The high school will induct 24 people into its initial class of renowned alumni. Writer Garrison Keillor and Rep. Michele Bachmann won't be there.
Anoka High School will induct its first Hall of Fame class this week, a group that includes a former Miss America, six Olympians, and "the greatest high-school athlete in Minnesota history." But missing from the list of strong women and good-looking men are the school's two most famous alums: Garrison Keillor and Michele Bachmann.
Keillor was selected but declined the honor, explaining to the Star Tribune, "I'm just a writer. I'm not a Hall of Fame-type guy."
"But where's Michele?" he asked.
Rep. Bachmann, R-Minn., who wants to be nominated for president, wasn't nominated for her high school Hall of Fame. The apparent oversight has since been greeted with great consternation and embarrassment by the committee that organized the induction ceremony that will be held Thursday.
"I would guess that a lot of people thought she was automatic and someone else nominated her. Nobody did," committee member Mike Clark said of Bachmann, a former cheerleader and 1974 graduate.
Forty-five nominations were submitted at the high school or on the school's Internet site over a six-week period, but Bachmann's name was not among them, Clark said. The committee ruled that only alumni who were nominated were eligible for this year's induction.
"It dawned on me three or four weeks ago: Where is Michele Bachmann on this list?" Hall of Fame inductee Gretchen Carlson said Friday from her home in Connecticut.
Carlson, the 1989 Miss America who now co-anchors TV's "Fox and Friends," is more than an impartial observer. Not only has she interviewed Bachmann numerous times, but Carlson said that Bachmann was her baby sitter for an entire summer:
"My favorite baby sitter."
"I feel completely disheartened that she's not part of this," Carlson said. "In the committee's defense, in growing up in a small town, I know this happens. It was a grass-roots effort, from the heart. This is just so unfortunate."
Bachmann congratulated the Hall of Fame class, saying through her press secretary, Becky Rogness, that "their achievements are a great compliment to the high school and the community." Bachmann said nothing about her omission.
Respecting Keillor's wishes
Besides Carlson, a class valedictorian, the 24 inductees include soccer goalie and two-time Olympic gold medalist Briana Scurry; former New England Patriots Pro Bowl linebacker Steve Nelson; and Billy Bye, who captained an undefeated Anoka High football team, starred on a district champion basketball team and, in one day, won the district golf championship in the morning, played for the state championship baseball team in the afternoon and qualified for the state regional in five track events that evening.
"Billy Bye is the greatest high school athlete in Minnesota history," proclaimed Bud Grant, who was a teammate at the University of Minnesota, where Bye also starred.

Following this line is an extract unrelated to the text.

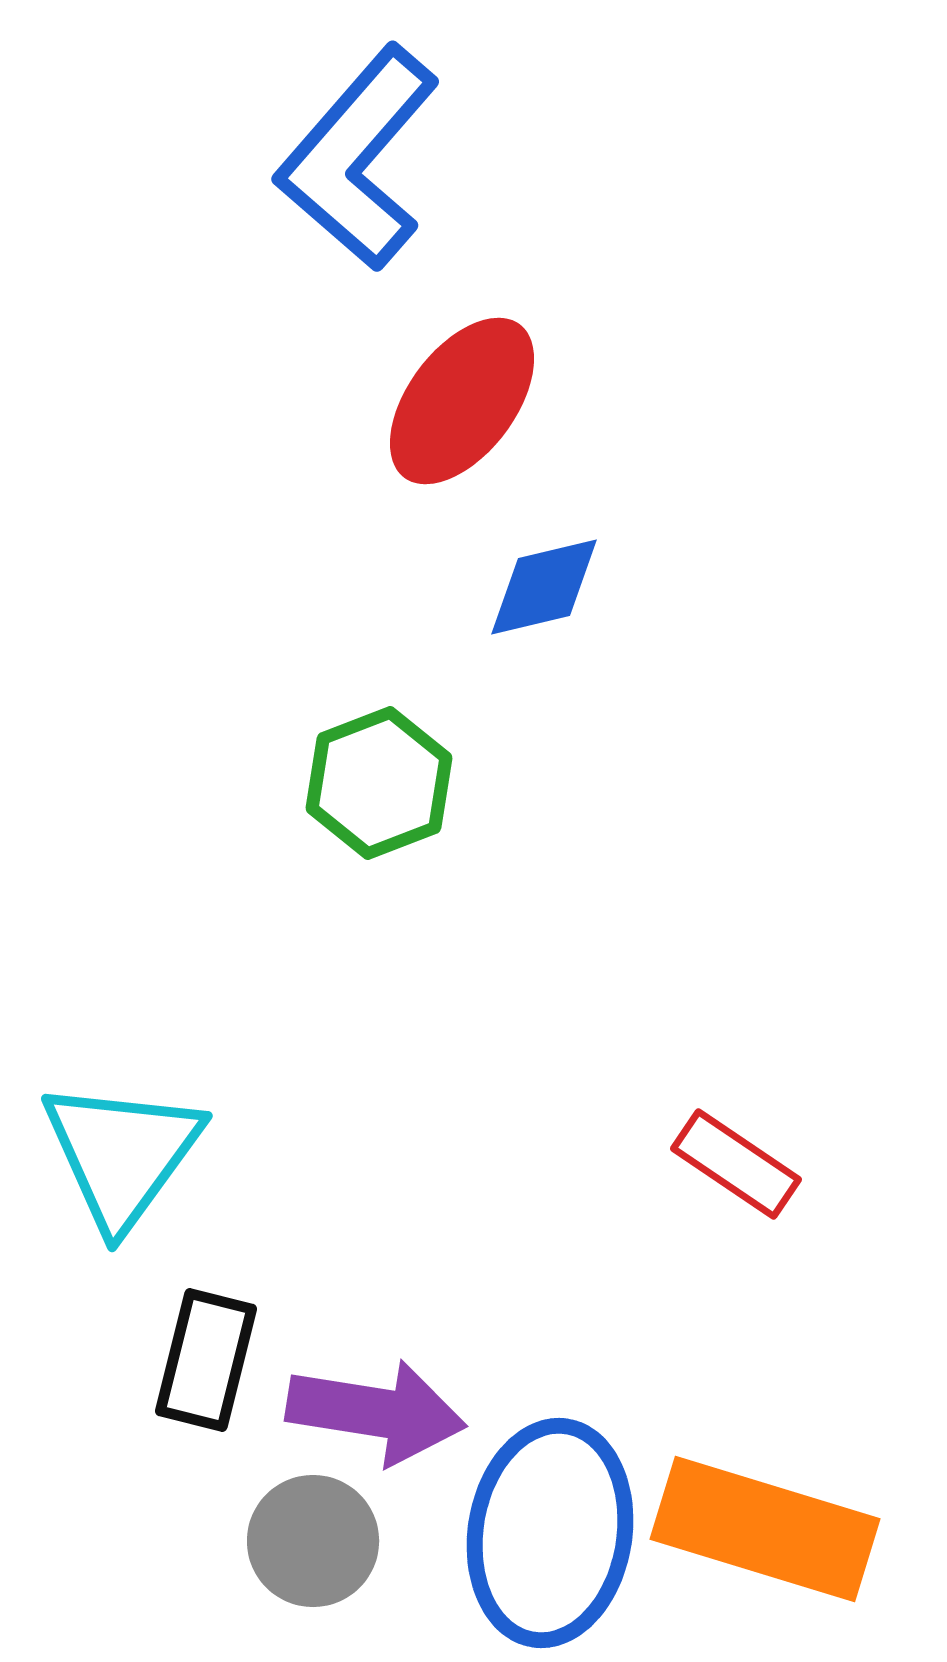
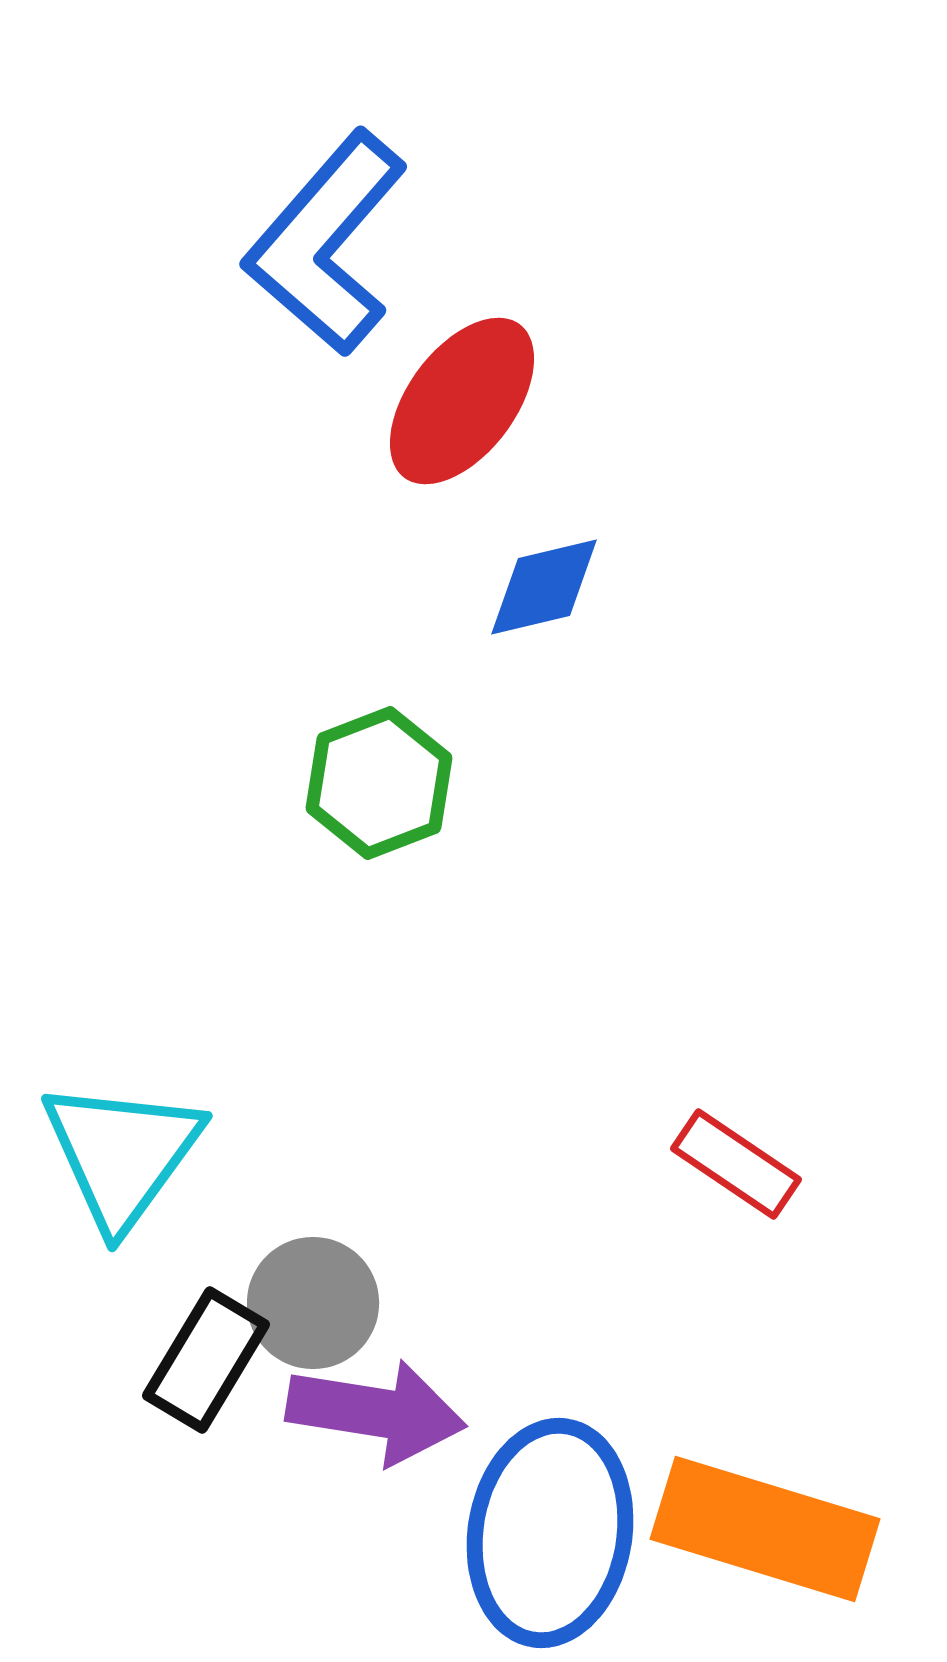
blue L-shape: moved 32 px left, 85 px down
black rectangle: rotated 17 degrees clockwise
gray circle: moved 238 px up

But the most asked-about nominee is 1960 graduate Keillor, Clark said.
"We would love to have Garrison Keillor on the list," said John Baufield, Anoka activities director. "But we have to respect his wishes."
Keillor is a best-selling author, syndicated columnist and, as host and creator of National Public Radio's "A Prairie Home Companion," someone who can appreciate all the above-average children who grow up to be hall-of-fame candidates. But when it comes to this particular hall of fame, Keillor is not happy to be here.
"I thought it was a nice idea for people who were important in high school," Keillor said. "But I wasn't anything in high school. I was a quiet, mediocre student with no plans."
He said he did attend a radio hall of fame function in Chicago once.
"It made me queasy," he said. "I sat next to Paul Harvey. It was interesting. But the event left me with a bad feeling."
Keillor said he was also approached about a Minnesota broadcasting Hall of Fame. He declined.
"Use my name, if you want to," he said. "If they could put my name on a plaque and leave it at that ...."
Keillor lives in St. Paul but says he rarely visits his hometown. He laments the elimination of the "old fire barn on Main Street" and "the old courthouse with the high steeple in the middle of a park."
"It's sad that a town gutted itself," he said. "I find it painful to go up that way."
Yet he speaks with reverence about inductee Stan Nelson, a legendary Anoka High football, basketball and baseball coach who was Keillor's gym teacher.
"He was in the D-Day invasion of Normandy and won a medal for bravery," Keillor said. "That's a man worth honoring."